Janet Browne’s Charles Darwin: Voyaging


Jason Collins


February 19, 2011

Having put it in the top ten books I had read in 2010 despite being only halfway through it then, I feel somewhat obliged to offer a review of Janet Browne’s Charles Darwin: Voyaging (or more accurately, some observations). I have now finished it, and I am pleased to say that it can stay in the Top 10 and that I don’t intend to make any late retractions.

Voyaging is the first volume of a two-part biography. Voyaging covers Darwin’s life to 1856, three years before the Origin of Species was published, which is the point where Darwin has decided to put his theory of natural selection into a book. The second volume, Charles Darwin: The Power of Place, takes off from there.

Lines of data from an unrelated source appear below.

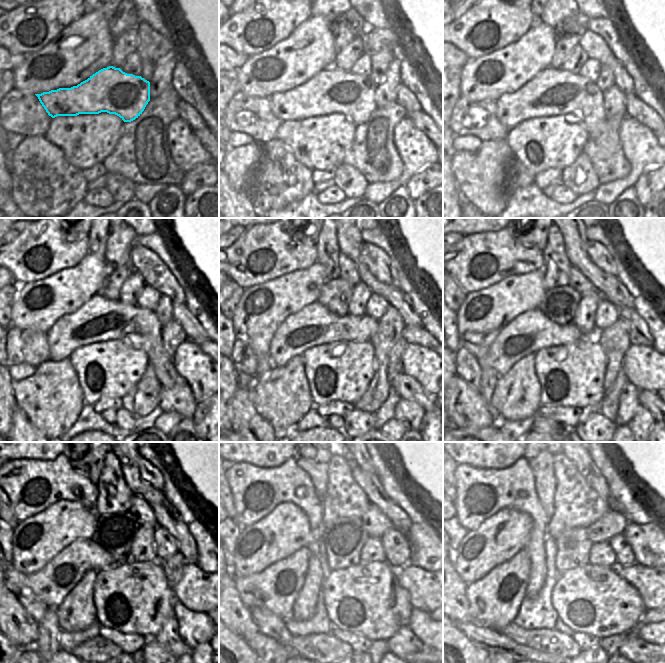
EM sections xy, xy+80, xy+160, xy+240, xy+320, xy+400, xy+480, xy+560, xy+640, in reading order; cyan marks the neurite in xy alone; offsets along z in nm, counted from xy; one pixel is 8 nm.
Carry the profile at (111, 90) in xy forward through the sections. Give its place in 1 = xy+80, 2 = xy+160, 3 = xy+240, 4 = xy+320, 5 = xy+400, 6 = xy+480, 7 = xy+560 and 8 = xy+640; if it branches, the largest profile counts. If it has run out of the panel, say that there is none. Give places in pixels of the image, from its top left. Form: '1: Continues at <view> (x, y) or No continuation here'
1: Continues at xy+80 (332, 91)
2: Continues at xy+160 (552, 92)
3: Continues at xy+240 (99, 320)
4: Continues at xy+320 (312, 326)
5: Continues at xy+400 (528, 333)
6: Continues at xy+480 (51, 584)
7: Continues at xy+560 (275, 589)
8: Continues at xy+640 (495, 599)

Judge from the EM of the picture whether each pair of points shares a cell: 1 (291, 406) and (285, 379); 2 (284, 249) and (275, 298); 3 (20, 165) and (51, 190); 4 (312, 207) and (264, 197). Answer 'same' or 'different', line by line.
1: same
2: different
3: same
4: different

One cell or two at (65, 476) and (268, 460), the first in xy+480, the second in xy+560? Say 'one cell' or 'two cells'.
two cells

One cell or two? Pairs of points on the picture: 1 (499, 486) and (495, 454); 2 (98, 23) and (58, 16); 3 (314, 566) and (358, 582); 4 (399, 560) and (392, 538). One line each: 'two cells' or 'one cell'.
1: two cells
2: two cells
3: two cells
4: one cell

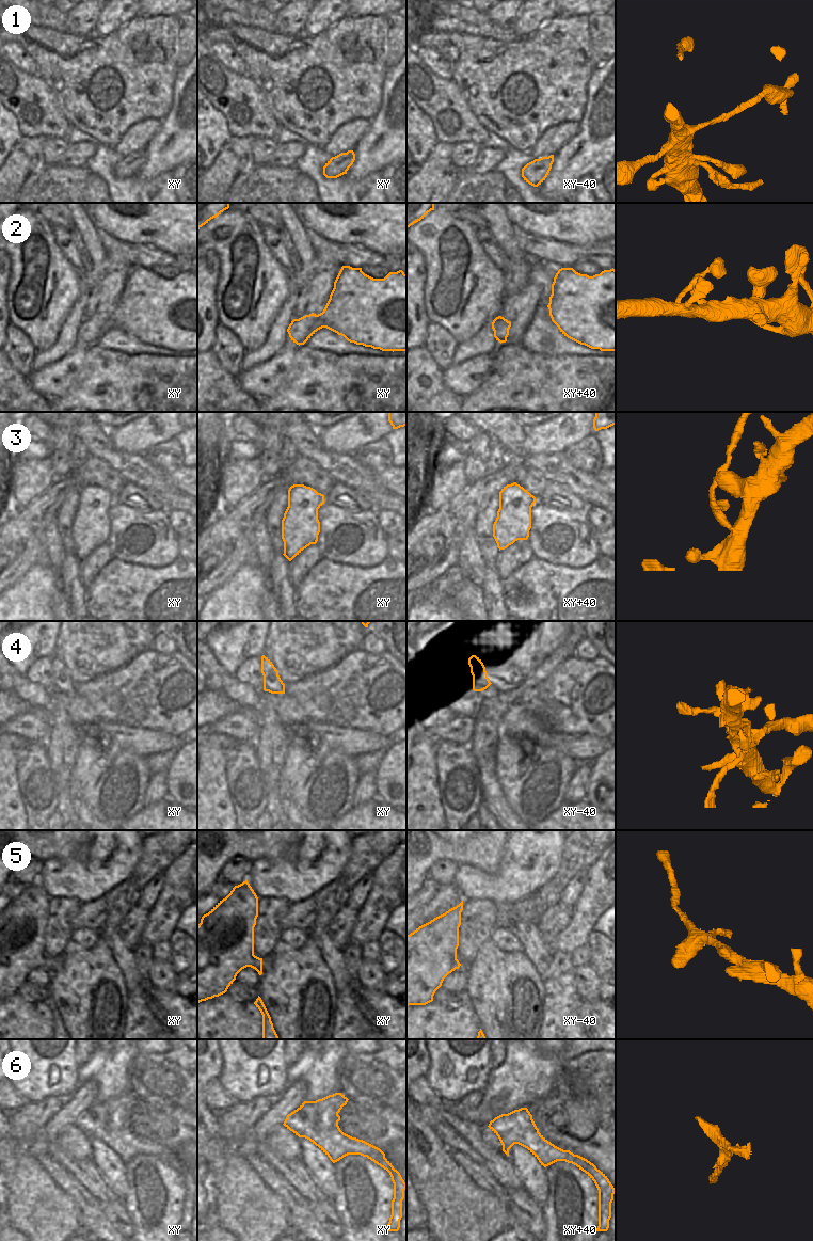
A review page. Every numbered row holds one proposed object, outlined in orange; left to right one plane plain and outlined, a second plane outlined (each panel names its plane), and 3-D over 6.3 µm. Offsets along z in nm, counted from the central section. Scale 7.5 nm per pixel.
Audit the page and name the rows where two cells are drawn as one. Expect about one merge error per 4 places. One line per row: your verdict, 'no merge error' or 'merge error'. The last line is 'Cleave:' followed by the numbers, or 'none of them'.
1: merge error
2: no merge error
3: merge error
4: no merge error
5: no merge error
6: no merge error
Cleave: 1, 3

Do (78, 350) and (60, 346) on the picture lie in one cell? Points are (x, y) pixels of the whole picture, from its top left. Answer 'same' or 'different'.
different

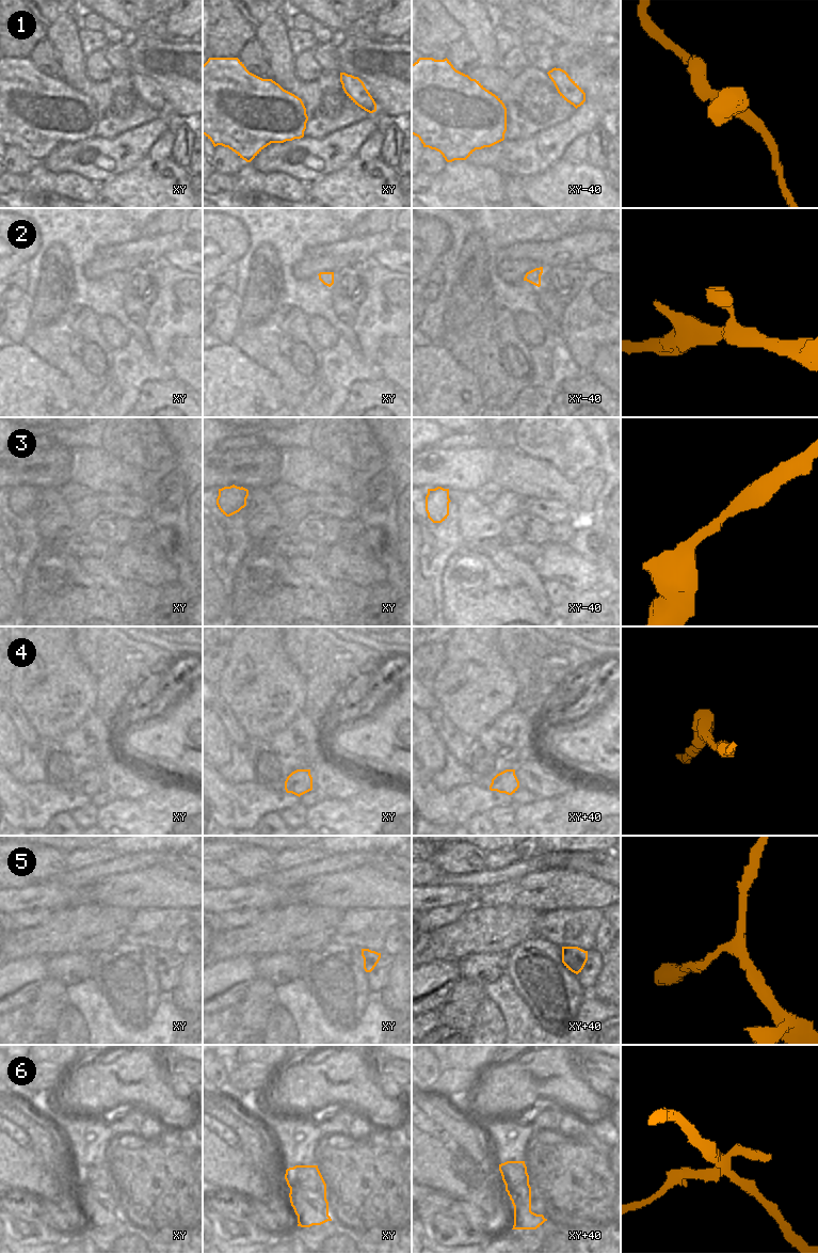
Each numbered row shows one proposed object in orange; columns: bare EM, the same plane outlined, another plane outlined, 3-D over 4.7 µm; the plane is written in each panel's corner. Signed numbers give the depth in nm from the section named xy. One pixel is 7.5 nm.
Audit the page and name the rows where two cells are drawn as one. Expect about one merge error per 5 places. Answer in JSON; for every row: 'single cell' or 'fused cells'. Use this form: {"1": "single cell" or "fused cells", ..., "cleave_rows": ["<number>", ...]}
{"1": "single cell", "2": "single cell", "3": "single cell", "4": "single cell", "5": "single cell", "6": "fused cells", "cleave_rows": ["6"]}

There were a number of features of Voyaging that I particularly enjoyed. Foremost was the way Browne placed Darwin within the context of the day’s science. Victorian science was an interesting mix of gentlemen naturalists and university scientists. From Darwin’s lectures in human anatomy in Edinburgh, consisting of dissections of recently snatched corpses, to his gentlemanly existence as a member of the Royal Society, Linnean Society and the Athenaeum Club, Browne provides reams of insights into the state of the science, the participants and their views. This allowed Browne to place Darwin’s insight into the context of existing debates on evolution and the rapid growth in other sciences such as geology.

In this context, Browne takes the reader through the creation of Darwin “the naturalist” as opposed to Darwin the country parson, idle sporting man or doctor. As Browne notes in the introduction, Darwin was no born naturalist. In his late teens and early twenties, he seems to have little direction and even on his return from the Beagle voyage, it seems that he could have easily slipped into a much simpler life than becoming a scientific giant. Through her understanding of Darwin’s correspondence (she was an associate editor of a project putting it together), Browne is able to offer a picture into how Darwin gained enough confidence in his ideas to dedicate a large part of his life to establishing the evidence behind them. Over the course of years, he slowly tested his thoughts with his closet friends (often in the most obtuse ways) as he finally built foundations to his theory. As we well know, it took over 15 years from the first indications to his closest friends of what he was thinking to the publishing of the Origin of Species, and even that was rushed by the letter he had received from Wallace.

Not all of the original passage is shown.